- [What the task asks]:
Reproduce the following lines verbatim, beginning at the line that contains "Saltar al contenido" and ending after the line that contains "Copyright(c) The Asahi", and omit the pictures from your answer.

- [Recorded data]:
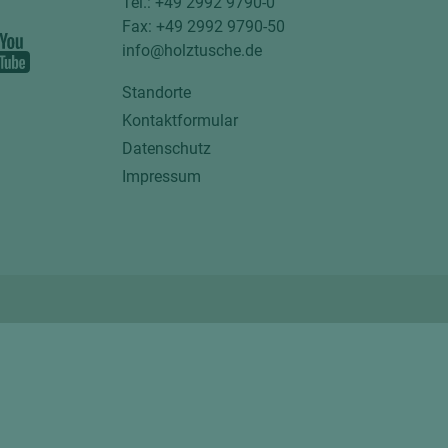
Tel.: +49 2992 9790-0
Fax: +49 2992 9790-50
info@holztusche.de
Standorte
Kontaktformular
Datenschutz
Impressum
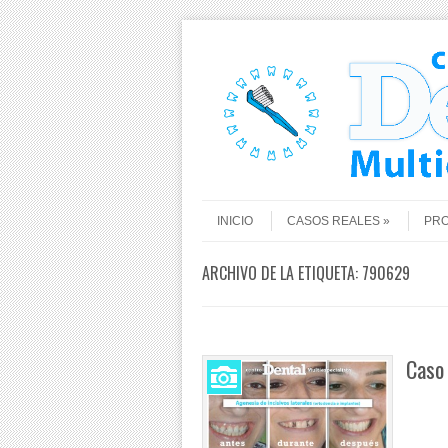
Saltar al contenido
Menú
INICIO
CASOS REALES
PR
ARCHIVO DE LA ETIQUETA:
790629
Caso 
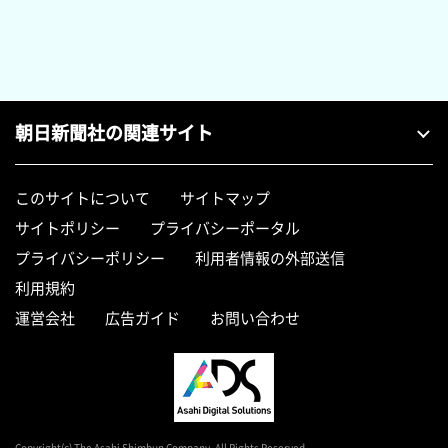
朝日新聞社の関連サイト
このサイトについて
サイトマップ
サイトポリシー
プライバシーポータル
プライバシーポリシー
利用者情報の外部送信
利用規約
運営会社
広告ガイド
お問い合わせ
Copyright(c) The Asahi Shimbun Company. All Rights Reserved.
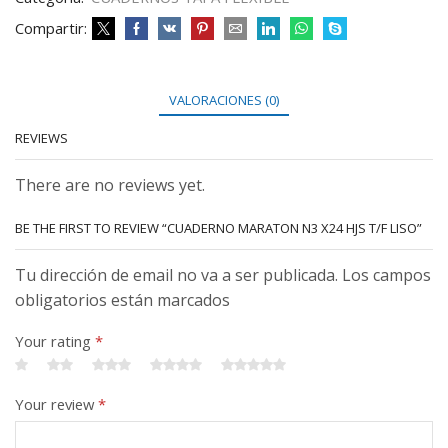
Compartir:
VALORACIONES (0)
REVIEWS
There are no reviews yet.
BE THE FIRST TO REVIEW “CUADERNO MARATON N3 X24 HJS T/F LISO”
Tu dirección de email no va a ser publicada. Los campos
obligatorios están marcados
Your rating
*
Your review
*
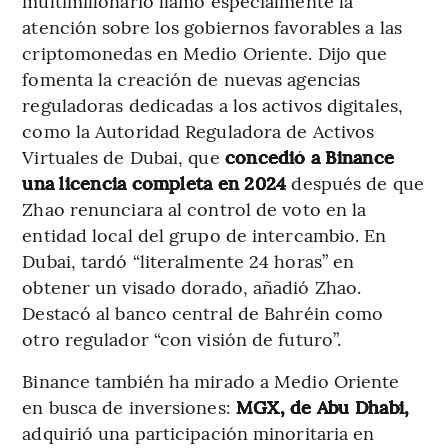
multimillonario llamó especialmente la
atención sobre los gobiernos favorables a las
criptomonedas en Medio Oriente. Dijo que
fomenta la creación de nuevas agencias
reguladoras dedicadas a los activos digitales,
como la Autoridad Reguladora de Activos
Virtuales de Dubai, que
concedió a Binance
una licencia completa en 2024
después de que
Zhao renunciara al control de voto en la
entidad local del grupo de intercambio. En
Dubai, tardó “literalmente 24 horas” en
obtener un visado dorado, añadió Zhao.
Destacó al banco central de Bahréin como
otro regulador “con visión de futuro”.
Binance también ha mirado a Medio Oriente
en busca de inversiones:
MGX, de Abu Dhabi,
adquirió una participación minoritaria en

- [Response to this exercise]:
Saltar al contenido
Menú
INICIO
CASOS REALES
PR
ARCHIVO DE LA ETIQUETA:
790629
Caso 
朝日新聞社の関連サイト
このサイトについて
サイトマップ
サイトポリシー
プライバシーポータル
プライバシーポリシー
利用者情報の外部送信
利用規約
運営会社
広告ガイド
お問い合わせ
Copyright(c) The Asahi Shimbun Company. All Rights Reserved.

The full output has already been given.